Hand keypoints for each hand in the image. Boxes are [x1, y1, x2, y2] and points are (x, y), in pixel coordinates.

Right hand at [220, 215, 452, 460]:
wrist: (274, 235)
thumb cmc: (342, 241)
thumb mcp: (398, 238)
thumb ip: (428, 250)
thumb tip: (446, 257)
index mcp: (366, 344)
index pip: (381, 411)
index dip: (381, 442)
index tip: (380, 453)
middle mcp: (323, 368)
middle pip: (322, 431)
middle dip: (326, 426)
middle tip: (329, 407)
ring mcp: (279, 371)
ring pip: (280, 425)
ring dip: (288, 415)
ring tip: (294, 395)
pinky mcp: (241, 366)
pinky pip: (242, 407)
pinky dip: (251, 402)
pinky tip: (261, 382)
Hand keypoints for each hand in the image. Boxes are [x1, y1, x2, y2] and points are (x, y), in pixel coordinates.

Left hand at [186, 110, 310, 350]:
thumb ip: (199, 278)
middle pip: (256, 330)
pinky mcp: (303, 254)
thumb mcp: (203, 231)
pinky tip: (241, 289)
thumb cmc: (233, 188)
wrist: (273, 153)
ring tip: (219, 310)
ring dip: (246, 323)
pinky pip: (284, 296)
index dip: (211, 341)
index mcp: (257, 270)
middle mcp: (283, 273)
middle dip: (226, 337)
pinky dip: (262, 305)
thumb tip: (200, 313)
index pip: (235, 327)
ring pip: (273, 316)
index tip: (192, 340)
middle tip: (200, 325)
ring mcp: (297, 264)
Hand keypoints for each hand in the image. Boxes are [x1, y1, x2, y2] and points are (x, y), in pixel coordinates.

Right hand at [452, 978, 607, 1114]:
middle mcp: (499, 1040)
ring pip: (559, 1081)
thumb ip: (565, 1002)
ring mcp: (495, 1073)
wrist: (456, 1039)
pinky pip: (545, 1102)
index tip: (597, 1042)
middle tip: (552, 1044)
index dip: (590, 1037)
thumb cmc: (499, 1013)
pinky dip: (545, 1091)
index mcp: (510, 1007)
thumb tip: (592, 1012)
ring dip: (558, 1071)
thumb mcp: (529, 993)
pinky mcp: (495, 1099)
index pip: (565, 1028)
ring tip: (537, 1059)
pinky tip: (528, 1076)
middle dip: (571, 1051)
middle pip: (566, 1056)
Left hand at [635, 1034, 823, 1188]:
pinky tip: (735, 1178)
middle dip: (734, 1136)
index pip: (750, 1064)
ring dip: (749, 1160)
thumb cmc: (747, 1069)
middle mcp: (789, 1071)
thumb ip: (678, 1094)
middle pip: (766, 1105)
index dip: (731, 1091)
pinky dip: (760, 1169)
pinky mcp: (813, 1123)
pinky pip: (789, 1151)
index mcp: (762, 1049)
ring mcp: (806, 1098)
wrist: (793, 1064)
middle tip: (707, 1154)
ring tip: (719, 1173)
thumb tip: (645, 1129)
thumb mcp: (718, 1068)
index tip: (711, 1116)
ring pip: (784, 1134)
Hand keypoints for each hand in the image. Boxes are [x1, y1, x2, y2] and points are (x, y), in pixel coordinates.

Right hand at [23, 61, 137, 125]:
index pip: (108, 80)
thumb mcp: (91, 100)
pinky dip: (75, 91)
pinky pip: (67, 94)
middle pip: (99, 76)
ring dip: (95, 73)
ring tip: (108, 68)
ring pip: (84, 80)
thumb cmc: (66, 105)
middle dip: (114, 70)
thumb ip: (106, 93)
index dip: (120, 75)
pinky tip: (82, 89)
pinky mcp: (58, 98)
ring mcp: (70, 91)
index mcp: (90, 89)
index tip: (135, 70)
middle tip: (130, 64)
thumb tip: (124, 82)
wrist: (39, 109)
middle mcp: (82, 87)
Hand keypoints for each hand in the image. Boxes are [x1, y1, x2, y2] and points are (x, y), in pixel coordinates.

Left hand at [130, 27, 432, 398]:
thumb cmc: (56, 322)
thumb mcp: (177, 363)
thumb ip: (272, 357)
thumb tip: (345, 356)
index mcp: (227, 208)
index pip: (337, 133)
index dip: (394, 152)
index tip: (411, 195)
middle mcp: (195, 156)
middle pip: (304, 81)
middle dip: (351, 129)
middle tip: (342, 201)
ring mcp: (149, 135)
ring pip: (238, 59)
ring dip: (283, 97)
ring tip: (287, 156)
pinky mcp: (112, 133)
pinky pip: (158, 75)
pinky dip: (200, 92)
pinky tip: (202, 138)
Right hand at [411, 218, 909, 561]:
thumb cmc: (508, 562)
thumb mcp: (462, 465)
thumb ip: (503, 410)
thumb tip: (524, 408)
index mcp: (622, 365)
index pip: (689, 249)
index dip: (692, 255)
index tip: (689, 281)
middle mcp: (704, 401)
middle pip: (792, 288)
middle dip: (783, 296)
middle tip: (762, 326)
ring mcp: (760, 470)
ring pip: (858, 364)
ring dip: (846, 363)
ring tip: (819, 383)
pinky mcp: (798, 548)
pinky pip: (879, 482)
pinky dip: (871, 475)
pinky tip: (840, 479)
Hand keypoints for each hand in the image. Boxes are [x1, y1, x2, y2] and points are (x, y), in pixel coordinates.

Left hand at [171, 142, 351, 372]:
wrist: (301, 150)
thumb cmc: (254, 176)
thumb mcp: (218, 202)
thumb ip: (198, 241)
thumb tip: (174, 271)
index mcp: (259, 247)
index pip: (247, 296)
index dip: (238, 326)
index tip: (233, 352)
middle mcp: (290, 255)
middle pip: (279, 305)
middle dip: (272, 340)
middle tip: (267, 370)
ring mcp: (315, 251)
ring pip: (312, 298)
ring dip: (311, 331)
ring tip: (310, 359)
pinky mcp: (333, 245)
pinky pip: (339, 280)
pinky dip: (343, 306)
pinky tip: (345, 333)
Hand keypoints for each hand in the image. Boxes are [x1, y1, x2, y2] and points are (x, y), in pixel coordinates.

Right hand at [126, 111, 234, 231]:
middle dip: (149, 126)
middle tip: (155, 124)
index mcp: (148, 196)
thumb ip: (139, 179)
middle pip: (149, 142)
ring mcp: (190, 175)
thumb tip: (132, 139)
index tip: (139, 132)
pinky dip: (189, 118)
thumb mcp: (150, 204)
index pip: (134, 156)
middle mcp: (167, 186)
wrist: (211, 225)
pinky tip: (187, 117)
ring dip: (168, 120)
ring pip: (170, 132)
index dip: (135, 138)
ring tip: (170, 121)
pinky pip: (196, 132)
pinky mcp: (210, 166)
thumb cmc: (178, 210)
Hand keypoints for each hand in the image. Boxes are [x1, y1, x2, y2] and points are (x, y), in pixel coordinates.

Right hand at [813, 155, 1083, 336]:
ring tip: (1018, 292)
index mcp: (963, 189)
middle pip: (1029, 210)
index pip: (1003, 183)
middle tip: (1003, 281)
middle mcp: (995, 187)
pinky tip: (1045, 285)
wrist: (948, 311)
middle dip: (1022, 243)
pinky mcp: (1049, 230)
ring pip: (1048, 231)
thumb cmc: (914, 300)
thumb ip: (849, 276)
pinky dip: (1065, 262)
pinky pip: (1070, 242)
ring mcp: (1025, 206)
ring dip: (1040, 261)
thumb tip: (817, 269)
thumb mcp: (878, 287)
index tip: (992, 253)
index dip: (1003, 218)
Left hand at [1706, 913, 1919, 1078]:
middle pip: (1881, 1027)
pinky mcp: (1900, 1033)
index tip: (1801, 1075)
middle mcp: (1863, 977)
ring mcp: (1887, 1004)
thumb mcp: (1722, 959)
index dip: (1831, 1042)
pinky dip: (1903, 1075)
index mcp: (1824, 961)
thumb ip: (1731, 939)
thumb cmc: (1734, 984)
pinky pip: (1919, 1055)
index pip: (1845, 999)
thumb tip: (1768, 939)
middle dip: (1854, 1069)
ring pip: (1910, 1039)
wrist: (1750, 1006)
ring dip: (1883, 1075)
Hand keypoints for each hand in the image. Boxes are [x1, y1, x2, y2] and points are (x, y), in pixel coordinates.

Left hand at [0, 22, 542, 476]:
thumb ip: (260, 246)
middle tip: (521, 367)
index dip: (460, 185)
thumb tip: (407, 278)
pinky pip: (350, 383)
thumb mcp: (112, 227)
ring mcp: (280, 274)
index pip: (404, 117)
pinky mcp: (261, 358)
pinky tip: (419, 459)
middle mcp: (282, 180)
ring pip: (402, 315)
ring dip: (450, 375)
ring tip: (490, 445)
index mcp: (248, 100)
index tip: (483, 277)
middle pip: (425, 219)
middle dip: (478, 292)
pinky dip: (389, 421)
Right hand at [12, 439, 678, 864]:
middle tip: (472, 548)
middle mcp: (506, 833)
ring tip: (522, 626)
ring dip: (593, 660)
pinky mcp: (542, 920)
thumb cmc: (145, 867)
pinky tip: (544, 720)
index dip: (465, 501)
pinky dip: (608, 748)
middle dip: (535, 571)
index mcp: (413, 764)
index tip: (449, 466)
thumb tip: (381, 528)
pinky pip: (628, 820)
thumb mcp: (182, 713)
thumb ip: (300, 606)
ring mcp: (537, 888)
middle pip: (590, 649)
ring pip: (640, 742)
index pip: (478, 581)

# Exercise brief
Only one stretch of the entries above is wanted: the lines from the one containing "pinky pip: (545, 1102)" through the one containing "ring pip: (784, 1134)". Please reproduce it exactly.

# Exercise result
pinky pip: (545, 1102)
index tip: (597, 1042)
middle tip: (552, 1044)
index dip: (590, 1037)
thumb cmc: (499, 1013)
pinky dip: (545, 1091)
index mcp: (510, 1007)
thumb tip: (592, 1012)
ring dip: (558, 1071)
thumb mcp: (529, 993)
pinky mcp: (495, 1099)
index pip: (565, 1028)
ring tip: (537, 1059)
pinky tip: (528, 1076)
middle dip: (571, 1051)
middle pip: (566, 1056)
Left hand at [635, 1034, 823, 1188]:
pinky tip: (735, 1178)
middle dip: (734, 1136)
index pip: (750, 1064)
ring dip: (749, 1160)
thumb cmc: (747, 1069)
middle mcp: (789, 1071)
thumb ip: (678, 1094)
middle pip: (766, 1105)
index dip: (731, 1091)
pinky dip: (760, 1169)
pinky mcp: (813, 1123)
pinky pip: (789, 1151)
index mcp: (762, 1049)
ring mcp: (806, 1098)
wrist: (793, 1064)
middle tip: (707, 1154)
ring tip: (719, 1173)
thumb tip: (645, 1129)
thumb mcp: (718, 1068)
index tip: (711, 1116)
ring pip: (784, 1134)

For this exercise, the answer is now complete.